- _Activity_
Reproduce each of the following rows verbatim, from the first to the last.

Source records section start

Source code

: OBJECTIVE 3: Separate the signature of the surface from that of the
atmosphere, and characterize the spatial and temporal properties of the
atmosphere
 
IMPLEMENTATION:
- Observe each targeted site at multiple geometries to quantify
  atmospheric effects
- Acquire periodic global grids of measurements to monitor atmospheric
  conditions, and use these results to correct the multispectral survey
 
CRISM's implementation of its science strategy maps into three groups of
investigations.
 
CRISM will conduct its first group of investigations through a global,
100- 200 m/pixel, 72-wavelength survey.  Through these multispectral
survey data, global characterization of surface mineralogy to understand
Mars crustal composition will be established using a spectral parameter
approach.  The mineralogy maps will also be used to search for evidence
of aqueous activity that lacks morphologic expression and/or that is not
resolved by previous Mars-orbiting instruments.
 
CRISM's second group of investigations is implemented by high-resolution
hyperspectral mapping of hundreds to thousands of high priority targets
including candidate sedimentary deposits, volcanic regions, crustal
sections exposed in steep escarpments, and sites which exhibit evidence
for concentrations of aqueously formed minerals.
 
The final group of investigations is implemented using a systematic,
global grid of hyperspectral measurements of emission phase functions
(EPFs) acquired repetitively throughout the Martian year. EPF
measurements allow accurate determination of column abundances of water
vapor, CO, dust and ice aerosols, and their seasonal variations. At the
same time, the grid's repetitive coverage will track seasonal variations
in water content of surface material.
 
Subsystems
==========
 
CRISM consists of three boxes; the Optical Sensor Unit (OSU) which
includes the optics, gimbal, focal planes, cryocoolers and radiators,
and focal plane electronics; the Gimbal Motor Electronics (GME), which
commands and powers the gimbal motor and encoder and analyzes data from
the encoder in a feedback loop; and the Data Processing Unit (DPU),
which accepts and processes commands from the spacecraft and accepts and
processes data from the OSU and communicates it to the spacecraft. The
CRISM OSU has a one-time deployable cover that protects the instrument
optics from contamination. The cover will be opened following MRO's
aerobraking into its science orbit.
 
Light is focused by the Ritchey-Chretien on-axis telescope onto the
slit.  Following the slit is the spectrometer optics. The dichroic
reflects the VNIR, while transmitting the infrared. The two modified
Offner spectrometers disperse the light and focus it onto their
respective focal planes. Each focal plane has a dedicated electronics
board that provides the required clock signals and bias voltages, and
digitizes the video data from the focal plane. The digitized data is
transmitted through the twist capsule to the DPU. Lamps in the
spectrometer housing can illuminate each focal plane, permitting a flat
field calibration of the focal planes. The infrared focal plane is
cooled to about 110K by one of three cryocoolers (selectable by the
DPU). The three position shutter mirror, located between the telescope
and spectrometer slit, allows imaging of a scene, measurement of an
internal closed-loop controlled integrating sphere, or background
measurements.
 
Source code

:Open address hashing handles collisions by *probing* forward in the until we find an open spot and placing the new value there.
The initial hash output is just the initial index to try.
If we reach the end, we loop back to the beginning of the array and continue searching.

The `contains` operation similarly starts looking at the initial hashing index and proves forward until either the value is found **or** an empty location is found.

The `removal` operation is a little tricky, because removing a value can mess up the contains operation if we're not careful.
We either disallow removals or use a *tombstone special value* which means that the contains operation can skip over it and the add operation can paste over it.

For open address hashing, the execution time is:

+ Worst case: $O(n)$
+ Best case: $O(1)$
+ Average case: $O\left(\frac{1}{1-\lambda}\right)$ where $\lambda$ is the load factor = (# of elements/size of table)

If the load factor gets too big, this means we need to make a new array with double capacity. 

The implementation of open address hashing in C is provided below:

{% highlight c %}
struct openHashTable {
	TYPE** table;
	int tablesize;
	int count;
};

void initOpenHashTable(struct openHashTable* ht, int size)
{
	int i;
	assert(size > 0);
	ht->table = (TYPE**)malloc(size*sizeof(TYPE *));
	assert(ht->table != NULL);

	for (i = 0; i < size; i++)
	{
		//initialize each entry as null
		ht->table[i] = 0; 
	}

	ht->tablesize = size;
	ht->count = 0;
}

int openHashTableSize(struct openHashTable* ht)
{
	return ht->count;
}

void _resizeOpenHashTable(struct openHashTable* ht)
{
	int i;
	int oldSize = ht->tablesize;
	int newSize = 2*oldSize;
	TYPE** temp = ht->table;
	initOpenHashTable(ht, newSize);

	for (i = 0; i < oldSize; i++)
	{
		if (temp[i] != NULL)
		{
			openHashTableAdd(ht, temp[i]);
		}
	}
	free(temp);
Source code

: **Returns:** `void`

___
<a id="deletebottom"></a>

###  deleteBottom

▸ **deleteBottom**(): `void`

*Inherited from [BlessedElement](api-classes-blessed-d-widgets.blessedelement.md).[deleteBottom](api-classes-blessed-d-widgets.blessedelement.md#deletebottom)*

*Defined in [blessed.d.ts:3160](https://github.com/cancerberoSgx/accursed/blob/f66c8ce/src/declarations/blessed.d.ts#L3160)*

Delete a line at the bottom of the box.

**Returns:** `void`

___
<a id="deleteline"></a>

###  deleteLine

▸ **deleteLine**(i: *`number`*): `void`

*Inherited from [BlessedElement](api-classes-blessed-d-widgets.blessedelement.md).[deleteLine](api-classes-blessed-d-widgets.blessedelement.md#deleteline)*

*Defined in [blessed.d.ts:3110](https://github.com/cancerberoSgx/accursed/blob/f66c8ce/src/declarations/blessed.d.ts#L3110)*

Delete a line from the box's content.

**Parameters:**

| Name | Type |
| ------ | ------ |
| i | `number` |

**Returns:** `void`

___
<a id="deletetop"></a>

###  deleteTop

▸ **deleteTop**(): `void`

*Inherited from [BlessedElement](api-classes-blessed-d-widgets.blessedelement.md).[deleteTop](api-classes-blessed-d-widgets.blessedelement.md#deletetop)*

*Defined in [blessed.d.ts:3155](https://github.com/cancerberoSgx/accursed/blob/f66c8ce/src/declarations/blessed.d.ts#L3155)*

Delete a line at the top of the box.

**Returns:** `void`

Source records section end

- _Your response_
Source code

: OBJECTIVE 3: Separate the signature of the surface from that of the
atmosphere, and characterize the spatial and temporal properties of the
atmosphere
 
IMPLEMENTATION:
- Observe each targeted site at multiple geometries to quantify
  atmospheric effects
- Acquire periodic global grids of measurements to monitor atmospheric
  conditions, and use these results to correct the multispectral survey
 
CRISM's implementation of its science strategy maps into three groups of
investigations.
 
CRISM will conduct its first group of investigations through a global,
100- 200 m/pixel, 72-wavelength survey.  Through these multispectral
survey data, global characterization of surface mineralogy to understand
Mars crustal composition will be established using a spectral parameter
approach.  The mineralogy maps will also be used to search for evidence
of aqueous activity that lacks morphologic expression and/or that is not
resolved by previous Mars-orbiting instruments.
 
CRISM's second group of investigations is implemented by high-resolution
hyperspectral mapping of hundreds to thousands of high priority targets
including candidate sedimentary deposits, volcanic regions, crustal
sections exposed in steep escarpments, and sites which exhibit evidence
for concentrations of aqueously formed minerals.
 
The final group of investigations is implemented using a systematic,
global grid of hyperspectral measurements of emission phase functions
(EPFs) acquired repetitively throughout the Martian year. EPF
measurements allow accurate determination of column abundances of water
vapor, CO, dust and ice aerosols, and their seasonal variations. At the
same time, the grid's repetitive coverage will track seasonal variations
in water content of surface material.
 
Subsystems
==========
 
CRISM consists of three boxes; the Optical Sensor Unit (OSU) which
includes the optics, gimbal, focal planes, cryocoolers and radiators,
and focal plane electronics; the Gimbal Motor Electronics (GME), which
commands and powers the gimbal motor and encoder and analyzes data from
the encoder in a feedback loop; and the Data Processing Unit (DPU),
which accepts and processes commands from the spacecraft and accepts and
processes data from the OSU and communicates it to the spacecraft. The
CRISM OSU has a one-time deployable cover that protects the instrument
optics from contamination. The cover will be opened following MRO's
aerobraking into its science orbit.
 
Light is focused by the Ritchey-Chretien on-axis telescope onto the
slit.  Following the slit is the spectrometer optics. The dichroic
reflects the VNIR, while transmitting the infrared. The two modified
Offner spectrometers disperse the light and focus it onto their
respective focal planes. Each focal plane has a dedicated electronics
board that provides the required clock signals and bias voltages, and
digitizes the video data from the focal plane. The digitized data is
transmitted through the twist capsule to the DPU. Lamps in the
spectrometer housing can illuminate each focal plane, permitting a flat
field calibration of the focal planes. The infrared focal plane is
cooled to about 110K by one of three cryocoolers (selectable by the
DPU). The three position shutter mirror, located between the telescope
and spectrometer slit, allows imaging of a scene, measurement of an
internal closed-loop controlled integrating sphere, or background
measurements.
 
Source code

:Open address hashing handles collisions by *probing* forward in the until we find an open spot and placing the new value there.
The initial hash output is just the initial index to try.
If we reach the end, we loop back to the beginning of the array and continue searching.

The `contains` operation similarly starts looking at the initial hashing index and proves forward until either the value is found **or** an empty location is found.

The `removal` operation is a little tricky, because removing a value can mess up the contains operation if we're not careful.
We either disallow removals or use a *tombstone special value* which means that the contains operation can skip over it and the add operation can paste over it.

For open address hashing, the execution time is:

+ Worst case: $O(n)$
+ Best case: $O(1)$
+ Average case: $O\left(\frac{1}{1-\lambda}\right)$ where $\lambda$ is the load factor = (# of elements/size of table)

If the load factor gets too big, this means we need to make a new array with double capacity. 

The implementation of open address hashing in C is provided below:

{% highlight c %}
struct openHashTable {
	TYPE** table;
	int tablesize;
	int count;
};

void initOpenHashTable(struct openHashTable* ht, int size)
{
	int i;
	assert(size > 0);
	ht->table = (TYPE**)malloc(size*sizeof(TYPE *));
	assert(ht->table != NULL);

	for (i = 0; i < size; i++)
	{
		//initialize each entry as null
		ht->table[i] = 0; 
	}

	ht->tablesize = size;
	ht->count = 0;
}

int openHashTableSize(struct openHashTable* ht)
{
	return ht->count;
}

void _resizeOpenHashTable(struct openHashTable* ht)
{
	int i;
	int oldSize = ht->tablesize;
	int newSize = 2*oldSize;
	TYPE** temp = ht->table;
	initOpenHashTable(ht, newSize);

	for (i = 0; i < oldSize; i++)
	{
		if (temp[i] != NULL)
		{
			openHashTableAdd(ht, temp[i]);
		}
	}
	free(temp);
Source code

: **Returns:** `void`

___
<a id="deletebottom"></a>

###  deleteBottom

▸ **deleteBottom**(): `void`

*Inherited from [BlessedElement](api-classes-blessed-d-widgets.blessedelement.md).[deleteBottom](api-classes-blessed-d-widgets.blessedelement.md#deletebottom)*

*Defined in [blessed.d.ts:3160](https://github.com/cancerberoSgx/accursed/blob/f66c8ce/src/declarations/blessed.d.ts#L3160)*

Delete a line at the bottom of the box.

**Returns:** `void`

___
<a id="deleteline"></a>

###  deleteLine

▸ **deleteLine**(i: *`number`*): `void`

*Inherited from [BlessedElement](api-classes-blessed-d-widgets.blessedelement.md).[deleteLine](api-classes-blessed-d-widgets.blessedelement.md#deleteline)*

*Defined in [blessed.d.ts:3110](https://github.com/cancerberoSgx/accursed/blob/f66c8ce/src/declarations/blessed.d.ts#L3110)*

Delete a line from the box's content.

**Parameters:**

| Name | Type |
| ------ | ------ |
| i | `number` |

**Returns:** `void`

___
<a id="deletetop"></a>

###  deleteTop

▸ **deleteTop**(): `void`

*Inherited from [BlessedElement](api-classes-blessed-d-widgets.blessedelement.md).[deleteTop](api-classes-blessed-d-widgets.blessedelement.md#deletetop)*

*Defined in [blessed.d.ts:3155](https://github.com/cancerberoSgx/accursed/blob/f66c8ce/src/declarations/blessed.d.ts#L3155)*

Delete a line at the top of the box.

**Returns:** `void`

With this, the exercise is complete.